Recording Icecast livestreams, a foolproof method.
If you want just the how-to guide skip to the end of this post. I’m including the backstory because I think it’s mildly interesting.
There are several podcast live streams I enjoy listening to at certain times of the week. However, due to the fact that I can’t always be around at the right time to listen to them live, I sometimes miss out.
A fair question would be, why not just listen to the published show? Well, I have a few reasons.
- I like to have the show as soon as possible.
- I actually enjoy unedited podcasts more than edited ones. There are often stories or jokes that don’t make it to the final show, and are only a part of the live stream.
- I enjoy hearing the hosts talk to each other about some of the behind the scenes aspects of creating the show.
- It’s interesting to hear if and when the hosts mess up, and how they will potentially fix or work around that in editing.
- Even though the audio quality is worse, I find it easy enough to listen to. The above points more than make up for the lack of high audio fidelity. I will admit, part of the fun is collecting these files that very few people have.
These live streams in question run on the on Icecast platform. This is fairly old technology, so there’s not much documentation on how to record or work with these streams. So I got to work on finding a solution. I needed 3 things:
- A way to save the output of the live stream to a file on disk.
- A method to try to constantly connect to the stream. That way it would connect right when the stream started and it would be able to pick back up in case of a disconnection. (I also needed to make sure that the first file was not overwritten if the stream reconnected, I found that out the hard way.)
- And finally, I needed a way to trigger this at certain times of the day.
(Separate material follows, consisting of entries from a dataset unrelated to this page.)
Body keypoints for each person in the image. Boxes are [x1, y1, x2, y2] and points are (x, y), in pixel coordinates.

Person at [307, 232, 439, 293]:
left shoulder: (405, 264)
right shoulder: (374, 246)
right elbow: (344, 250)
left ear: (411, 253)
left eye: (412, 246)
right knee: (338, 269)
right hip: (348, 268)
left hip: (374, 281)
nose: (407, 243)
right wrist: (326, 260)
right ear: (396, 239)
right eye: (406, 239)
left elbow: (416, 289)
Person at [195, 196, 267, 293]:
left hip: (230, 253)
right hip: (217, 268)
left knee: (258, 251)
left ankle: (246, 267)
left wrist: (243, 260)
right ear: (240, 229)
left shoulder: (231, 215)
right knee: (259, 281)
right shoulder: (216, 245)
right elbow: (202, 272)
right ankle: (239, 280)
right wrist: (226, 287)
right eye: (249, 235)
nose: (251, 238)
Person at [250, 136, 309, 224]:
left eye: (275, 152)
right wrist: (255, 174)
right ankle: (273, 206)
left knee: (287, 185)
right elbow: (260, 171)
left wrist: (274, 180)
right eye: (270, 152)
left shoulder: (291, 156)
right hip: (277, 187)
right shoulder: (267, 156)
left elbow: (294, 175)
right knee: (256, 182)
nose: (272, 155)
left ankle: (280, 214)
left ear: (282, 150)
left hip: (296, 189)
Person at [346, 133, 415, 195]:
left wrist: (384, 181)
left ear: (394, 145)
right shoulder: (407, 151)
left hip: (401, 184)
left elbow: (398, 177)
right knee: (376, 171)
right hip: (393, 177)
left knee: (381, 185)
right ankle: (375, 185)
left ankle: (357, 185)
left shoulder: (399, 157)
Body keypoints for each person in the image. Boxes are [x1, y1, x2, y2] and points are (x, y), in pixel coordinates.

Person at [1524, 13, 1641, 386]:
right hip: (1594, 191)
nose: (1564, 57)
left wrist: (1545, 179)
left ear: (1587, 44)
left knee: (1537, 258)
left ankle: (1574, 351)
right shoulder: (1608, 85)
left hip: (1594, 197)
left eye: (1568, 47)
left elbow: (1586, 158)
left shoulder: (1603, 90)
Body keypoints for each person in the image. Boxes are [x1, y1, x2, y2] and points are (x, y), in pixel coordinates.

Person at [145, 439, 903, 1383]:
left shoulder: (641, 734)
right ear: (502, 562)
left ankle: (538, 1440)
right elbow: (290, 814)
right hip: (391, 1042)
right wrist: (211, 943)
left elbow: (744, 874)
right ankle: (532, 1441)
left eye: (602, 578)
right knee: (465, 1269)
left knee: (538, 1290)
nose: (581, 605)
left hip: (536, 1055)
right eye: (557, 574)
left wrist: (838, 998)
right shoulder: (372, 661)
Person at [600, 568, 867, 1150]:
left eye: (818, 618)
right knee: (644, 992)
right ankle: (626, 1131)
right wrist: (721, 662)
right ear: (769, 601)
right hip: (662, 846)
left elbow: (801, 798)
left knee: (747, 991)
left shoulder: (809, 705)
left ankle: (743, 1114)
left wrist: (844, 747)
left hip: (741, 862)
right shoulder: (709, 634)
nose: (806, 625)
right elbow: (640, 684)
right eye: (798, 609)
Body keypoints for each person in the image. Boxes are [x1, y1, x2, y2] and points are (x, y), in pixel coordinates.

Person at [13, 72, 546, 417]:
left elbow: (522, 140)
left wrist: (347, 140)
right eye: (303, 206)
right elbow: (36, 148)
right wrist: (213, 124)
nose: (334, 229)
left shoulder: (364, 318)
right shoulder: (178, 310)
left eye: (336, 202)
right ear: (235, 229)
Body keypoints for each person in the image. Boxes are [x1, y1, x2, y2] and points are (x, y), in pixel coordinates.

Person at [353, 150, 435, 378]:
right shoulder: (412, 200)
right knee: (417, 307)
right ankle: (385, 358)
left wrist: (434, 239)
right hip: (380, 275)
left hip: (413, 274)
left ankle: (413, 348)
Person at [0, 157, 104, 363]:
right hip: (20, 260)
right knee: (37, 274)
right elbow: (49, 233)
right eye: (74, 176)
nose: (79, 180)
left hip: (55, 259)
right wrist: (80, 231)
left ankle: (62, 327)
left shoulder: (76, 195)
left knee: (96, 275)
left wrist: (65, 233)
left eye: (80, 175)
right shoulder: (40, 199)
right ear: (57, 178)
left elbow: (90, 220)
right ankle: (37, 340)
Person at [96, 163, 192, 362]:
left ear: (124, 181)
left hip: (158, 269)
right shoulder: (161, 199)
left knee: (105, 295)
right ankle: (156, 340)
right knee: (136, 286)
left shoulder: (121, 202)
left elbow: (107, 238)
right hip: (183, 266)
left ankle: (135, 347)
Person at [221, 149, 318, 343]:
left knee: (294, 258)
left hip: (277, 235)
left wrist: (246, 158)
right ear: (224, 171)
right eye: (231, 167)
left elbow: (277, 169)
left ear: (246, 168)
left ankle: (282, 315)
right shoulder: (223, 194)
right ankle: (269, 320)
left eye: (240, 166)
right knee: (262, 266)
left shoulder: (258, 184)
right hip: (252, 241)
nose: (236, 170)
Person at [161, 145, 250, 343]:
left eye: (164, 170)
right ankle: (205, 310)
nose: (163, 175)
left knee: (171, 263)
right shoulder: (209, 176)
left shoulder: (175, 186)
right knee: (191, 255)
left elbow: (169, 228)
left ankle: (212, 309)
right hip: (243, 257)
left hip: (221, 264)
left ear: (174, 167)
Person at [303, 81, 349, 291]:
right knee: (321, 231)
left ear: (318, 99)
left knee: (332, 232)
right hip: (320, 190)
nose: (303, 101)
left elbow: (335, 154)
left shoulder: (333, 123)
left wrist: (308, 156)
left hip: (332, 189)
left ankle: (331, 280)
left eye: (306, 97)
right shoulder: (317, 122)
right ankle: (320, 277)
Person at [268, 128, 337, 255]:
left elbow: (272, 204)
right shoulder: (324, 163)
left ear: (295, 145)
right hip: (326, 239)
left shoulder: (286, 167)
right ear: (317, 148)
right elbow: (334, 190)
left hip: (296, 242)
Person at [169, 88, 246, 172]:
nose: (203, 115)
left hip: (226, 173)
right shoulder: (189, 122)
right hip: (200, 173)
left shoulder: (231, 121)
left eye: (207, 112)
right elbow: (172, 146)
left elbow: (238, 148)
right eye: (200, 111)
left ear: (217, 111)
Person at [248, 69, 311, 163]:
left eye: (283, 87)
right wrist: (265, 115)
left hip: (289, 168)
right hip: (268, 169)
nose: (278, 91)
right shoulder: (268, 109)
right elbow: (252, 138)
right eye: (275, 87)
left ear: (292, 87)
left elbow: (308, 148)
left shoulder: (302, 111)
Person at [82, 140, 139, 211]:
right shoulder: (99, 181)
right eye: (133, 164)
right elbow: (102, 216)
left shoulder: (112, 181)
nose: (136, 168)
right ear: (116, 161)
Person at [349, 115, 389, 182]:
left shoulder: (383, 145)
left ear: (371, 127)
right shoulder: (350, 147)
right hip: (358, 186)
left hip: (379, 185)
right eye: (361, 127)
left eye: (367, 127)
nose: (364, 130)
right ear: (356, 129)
I considered trying to use the command tool Streamripper. However, as far as I can tell, it hasn’t updated since 2008. That normally wouldn’t matter, but it hasn’t been updated to support recording secure HTTPS streams. That made it useless for my purposes since every stream I was interested in was HTTPS.
Finally, I discovered FFMPEG. I was already familiar with it but did not realize it had this ability. If you’re not familiar with FFMPEG, it’s a command line tool that can manipulate audio in video in almost limitless ways. However, it requires extensive Googling skills to find the series of commands that will accomplish what you want. Thankfully, the way to record is a one-liner. You’ll just need the direct url to the stream. Let’s use a local station, WFIU as an example:
ffmpeg -y -i http://hannibal.ucs.indiana.edu:8000/wfiu_hi output.mp3
However this wasn’t enough. I wanted a way to spam that command over and over. That way I could start the command before the stream and catch the first part. This has the added benefit of reconnecting quickly in case of a dropout. But, I can’t overwrite the first file. Here’s the shell script I came up with:
while [ $i -le 1320 ]; do
ffmpeg -y -i http://emf.streamguys1.com/sa008_mp3_high_web $(date +”%FT%H%M%S”).mp3
This turned out to be a reliable way to capture the entirety of a livestream. It uses a loop to attempt connecting around 2 times a second, so you can do the math on the appropriate amount of seconds for your needs. With a cron job it is easy to record streams at any time of the day. The output is a file with the exact date and time the stream started, so no files will be over written. If the script does need to reconnect, you’ll end up with multiple files, which you can stitch together with an audio editor. I like to use Fission.
If my 7 year old self would have had this technology, he would have loved it. There were certain songs on the radio he would always try to record with Voice Memos, before the days that Spotify and YouTube made music more readily available.
If I knew how to write MacOS apps I would create a GUI app for this exact purpose. None exist, sadly.